The Dialogue Dodecathlon: Open-Domain Knowledge and Image Grounded Conversational Agents
This work addresses the challenge of creating unified conversational agents for open-domain human interaction, though it is incremental as it builds on existing multi-tasking and pre-training methods.
The paper introduces dodecaDialogue, a set of 12 tasks to measure conversational agents' abilities in open-domain dialogue, and shows that multi-tasking improves performance over a BERT baseline, achieving state-of-the-art results on many tasks.
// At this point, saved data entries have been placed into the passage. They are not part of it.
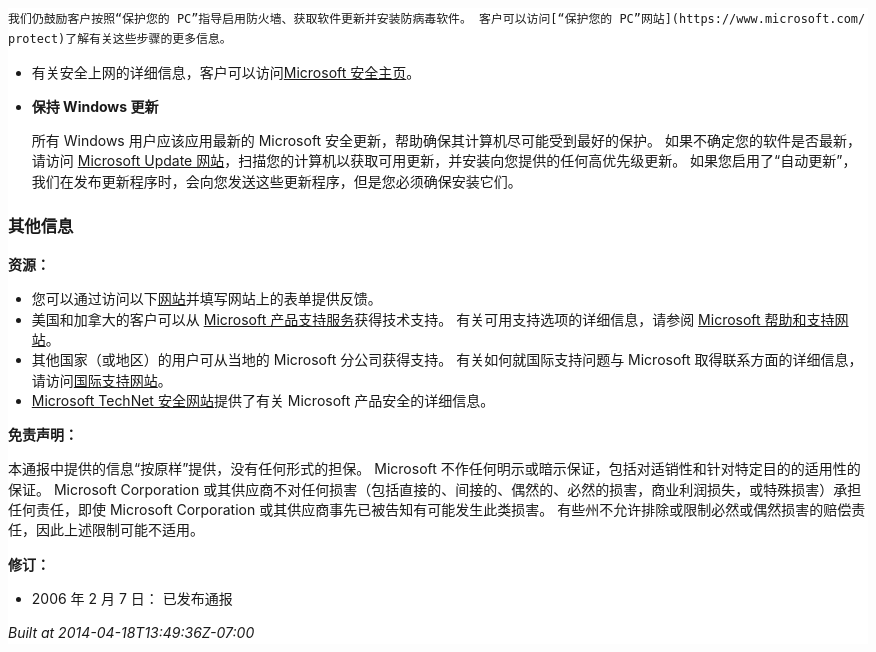     我们仍鼓励客户按照“保护您的 PC”指导启用防火墙、获取软件更新并安装防病毒软件。 客户可以访问[“保护您的 PC”网站](https://www.microsoft.com/protect)了解有关这些步骤的更多信息。

-   有关安全上网的详细信息，客户可以访问[Microsoft 安全主页](https://www.microsoft.com/security)。
-   **保持 Windows 更新**

    所有 Windows 用户应该应用最新的 Microsoft 安全更新，帮助确保其计算机尽可能受到最好的保护。 如果不确定您的软件是否最新，请访问 [Microsoft Update 网站](https://update.microsoft.com/microsoftupdate/)，扫描您的计算机以获取可用更新，并安装向您提供的任何高优先级更新。 如果您启用了“自动更新”，我们在发布更新程序时，会向您发送这些更新程序，但是您必须确保安装它们。

### 其他信息

**资源：**

-   您可以通过访问以下[网站](https://support.microsoft.com/common/survey.aspx?scid=sw;en;1257&amp;showpage=1&amp;ws=technet&amp;sd=tech)并填写网站上的表单提供反馈。
-   美国和加拿大的客户可以从 [Microsoft 产品支持服务](https://go.microsoft.com/fwlink/?linkid=21131)获得技术支持。 有关可用支持选项的详细信息，请参阅 [Microsoft 帮助和支持网站](https://support.microsoft.com/default.aspx?ln=zh-cn)。
-   其他国家（或地区）的用户可从当地的 Microsoft 分公司获得支持。 有关如何就国际支持问题与 Microsoft 取得联系方面的详细信息，请访问[国际支持网站](https://go.microsoft.com/fwlink/?linkid=21155)。
-   [Microsoft TechNet 安全网站](https://go.microsoft.com/fwlink/?linkid=21132)提供了有关 Microsoft 产品安全的详细信息。

**免责声明：**

本通报中提供的信息“按原样”提供，没有任何形式的担保。 Microsoft 不作任何明示或暗示保证，包括对适销性和针对特定目的的适用性的保证。 Microsoft Corporation 或其供应商不对任何损害（包括直接的、间接的、偶然的、必然的损害，商业利润损失，或特殊损害）承担任何责任，即使 Microsoft Corporation 或其供应商事先已被告知有可能发生此类损害。 有些州不允许排除或限制必然或偶然损害的赔偿责任，因此上述限制可能不适用。

**修订：**

-   2006 年 2 月 7 日： 已发布通报

*Built at 2014-04-18T13:49:36Z-07:00*
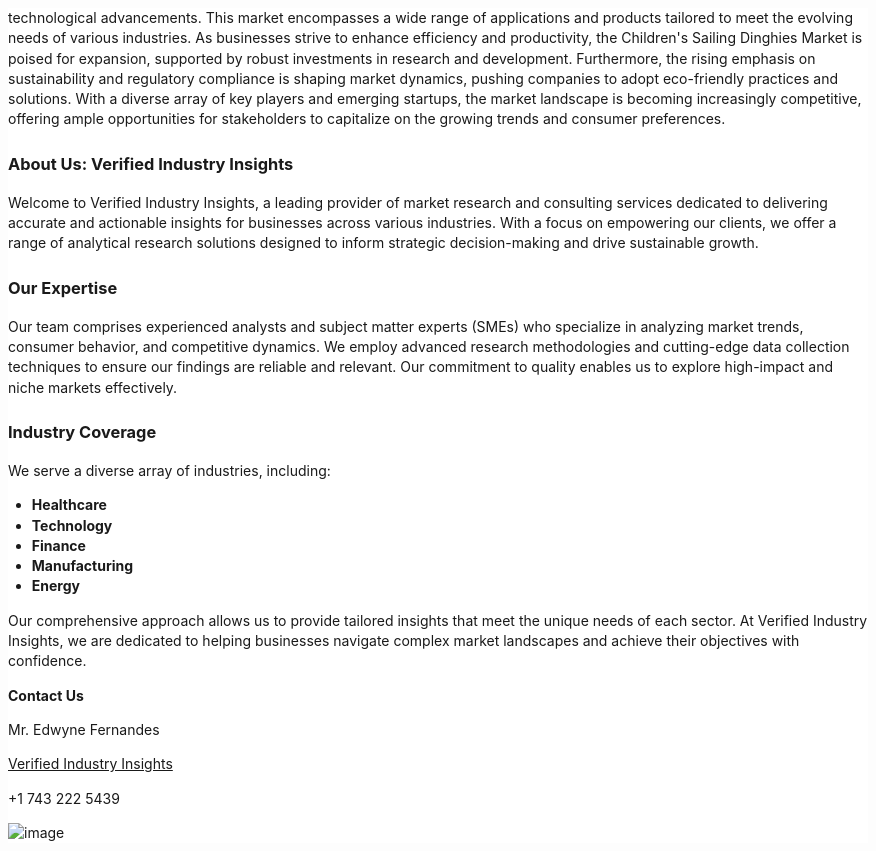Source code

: technological advancements. This market encompasses a wide range of applications and products tailored to meet the evolving needs of various industries. As businesses strive to enhance efficiency and productivity, the Children's Sailing Dinghies Market is poised for expansion, supported by robust investments in research and development. Furthermore, the rising emphasis on sustainability and regulatory compliance is shaping market dynamics, pushing companies to adopt eco-friendly practices and solutions. With a diverse array of key players and emerging startups, the market landscape is becoming increasingly competitive, offering ample opportunities for stakeholders to capitalize on the growing trends and consumer preferences.</p><h3>About Us: Verified Industry Insights</h3><p>Welcome to Verified Industry Insights, a leading provider of market research and consulting services dedicated to delivering accurate and actionable insights for businesses across various industries. With a focus on empowering our clients, we offer a range of analytical research solutions designed to inform strategic decision-making and drive sustainable growth.</p><h3>Our Expertise</h3><p>Our team comprises experienced analysts and subject matter experts (SMEs) who specialize in analyzing market trends, consumer behavior, and competitive dynamics. We employ advanced research methodologies and cutting-edge data collection techniques to ensure our findings are reliable and relevant. Our commitment to quality enables us to explore high-impact and niche markets effectively.</p><h3>Industry Coverage</h3><p>We serve a diverse array of industries, including:</p><ul><li><strong>Healthcare</strong></li><li><strong>Technology</strong></li><li><strong>Finance</strong></li><li><strong>Manufacturing</strong></li><li><strong>Energy</strong></li></ul><p>Our comprehensive approach allows us to provide tailored insights that meet the unique needs of each sector. At Verified Industry Insights, we are dedicated to helping businesses navigate complex market landscapes and achieve their objectives with confidence.</p><p><strong>Contact Us</strong></p><p>Mr. Edwyne Fernandes</p><p><a href="https://www.verifiedindustryinsights.com/">Verified Industry Insights</a></p><p>+1 743 222 5439</p>
![image](https://github.com/user-attachments/assets/261a783e-6fb0-470e-b1b0-457d159714fe)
We introduce dodecaDialogue: a set of 12 tasks that measures if a conversational agent can communicate engagingly with personality and empathy, ask questions, answer questions by utilizing knowledge resources, discuss topics and situations, and perceive and converse about images. By multi-tasking on such a broad large-scale set of data, we hope to both move towards and measure progress in producing a single unified agent that can perceive, reason and converse with humans in an open-domain setting. We show that such multi-tasking improves over a BERT pre-trained baseline, largely due to multi-tasking with very large dialogue datasets in a similar domain, and that the multi-tasking in general provides gains to both text and image-based tasks using several metrics in both the fine-tune and task transfer settings. We obtain state-of-the-art results on many of the tasks, providing a strong baseline for this challenge.